第四十一章 破衣服
警犬聞到的氣味以及地上的那一堆蛆蟲雖然能當作這裡死過人的證據,但是這些證據太過於專業化,只有我們刑警能夠看得懂。但在一般情況下,只要我們分析得透徹一點,外行人也是能夠理解的。然而,李成卻表現德十分暴躁。他甚至連解釋都不想聽,就直想著讓我們離開。他這樣舉動反而有著此地無銀三百兩的嫌疑,作為一個成功的企業家,不可能連這點定力都沒有。除非是這地方真的有古怪,他害怕我們查出點東西來。
「李總,你到底在害怕什麼?」老李終於聽不下去了,他很直接地問李成道。
李成聽完,嘴角微微抽動了幾下。然後,全然不顧企業家的身份,沖著老李一頓大喝:「你問我害怕什麼?我能害怕什麼!我李成為本市的經濟做了多大的貢獻,上級領導那都是看在眼裡的。你算個什麼東西,告訴你今天就算你們局長來了,也不敢這樣子跟我講話。」
老李從警多年,還從來沒受過這種氣。這時,他的脾氣也上來了,指著李成的鼻子就說:「我管你是什麼東西,今天老子非查不可!」
既然都是撕破臉了,李成當然也不會客氣。他聽了之後,立即指了指老李身後的那幫員工說道:「你們都給我聽著,把這條愛叫的瘋狗給趕出去!」
那些員工聽了,各個面面相覷:老闆今天是怎麼了?他們是警察啊!和警察動手,那是要坐牢的!

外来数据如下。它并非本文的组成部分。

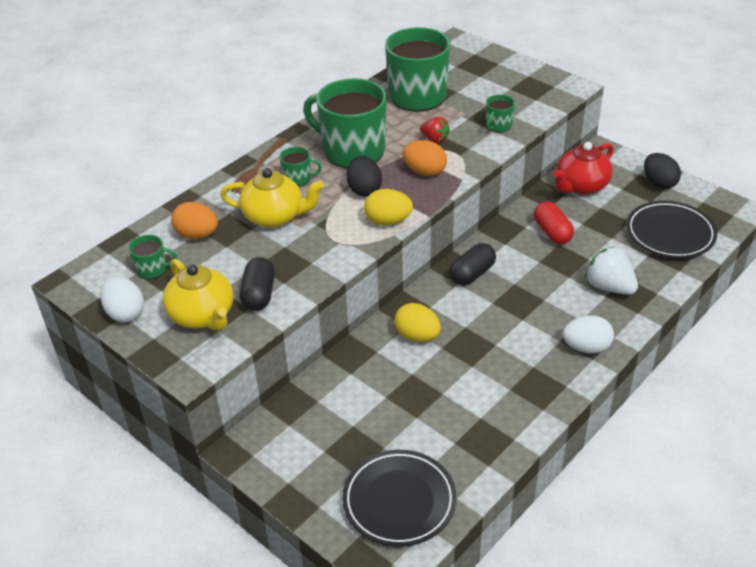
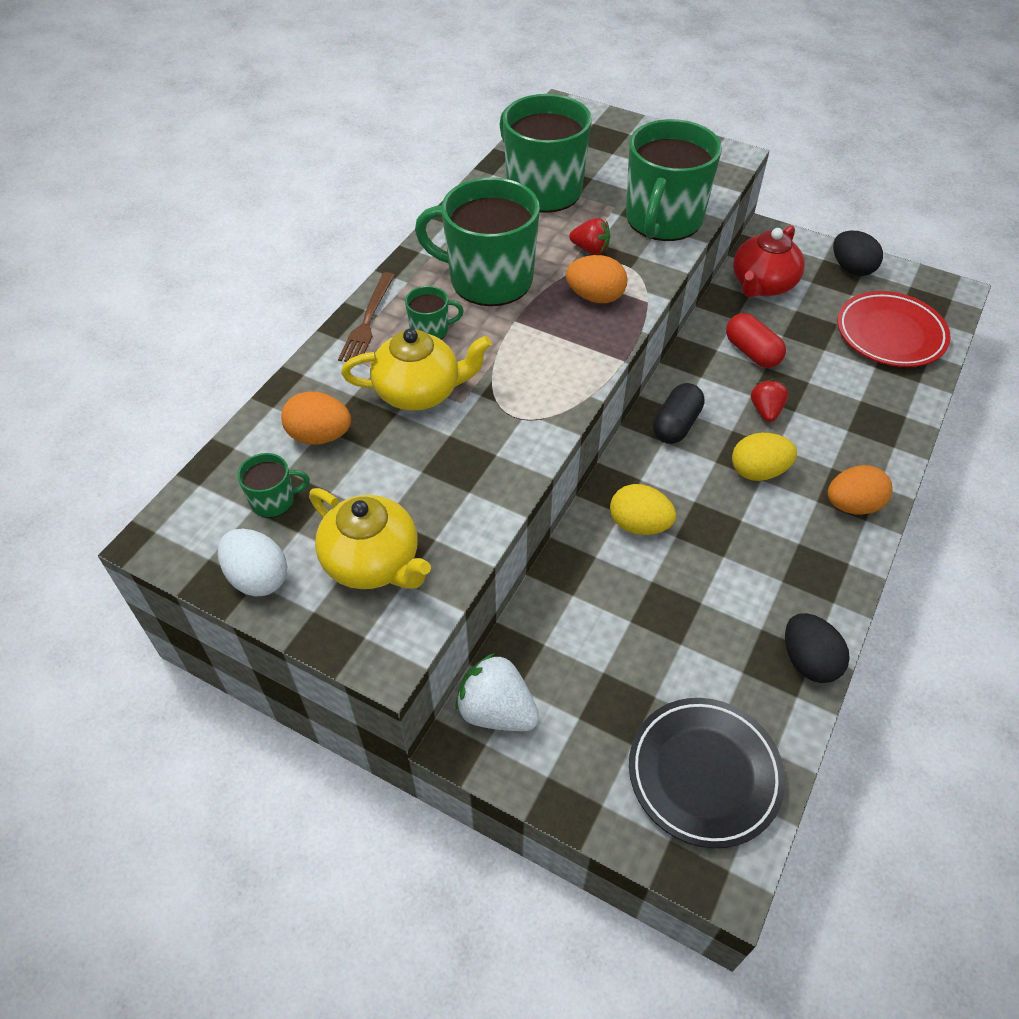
camera: 15 degrees left, 10 degrees up
black capsule [240,257,275,311] -> none
black egg [347,156,382,197] -> black egg moved to [785,613,850,683]
yellow egg [364,189,413,225] -> yellow egg moved to [732,433,797,481]
green mug [486,94,515,132] -> green mug [626,119,722,241], size x2.29
white egg [563,315,614,354] -> orange egg [828,465,893,515]
white strawberry [585,246,638,295] -> white strawberry moved to [456,653,539,731]
black plate [626,201,717,258] -> red plate [837,291,951,367]
none -> red strawberry [751,380,788,422]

襲警的罪責想必每個人都清楚,所以一時間沒人敢動。老李見了,就更加得意。他若無其事地對著李成微笑,可誰知道這李成今天是吃錯了葯。他見員工都沒有動手,便大罵了一聲:「媽的!老子回去就把你們全開了!」
說完,便自己撩起袖子沖著老李打了過來。李成這驚人的舉措,是我們始料未及的。不但是我們,就連老李也沒反應過來。
「誒呀!」老李慘叫一聲,正臉吃了一拳,被李成活生生打倒在地上。我和勇哥見了,立刻上去扶他,只見他鼻樑骨都彎了,鮮血不停地從鼻孔中流出來。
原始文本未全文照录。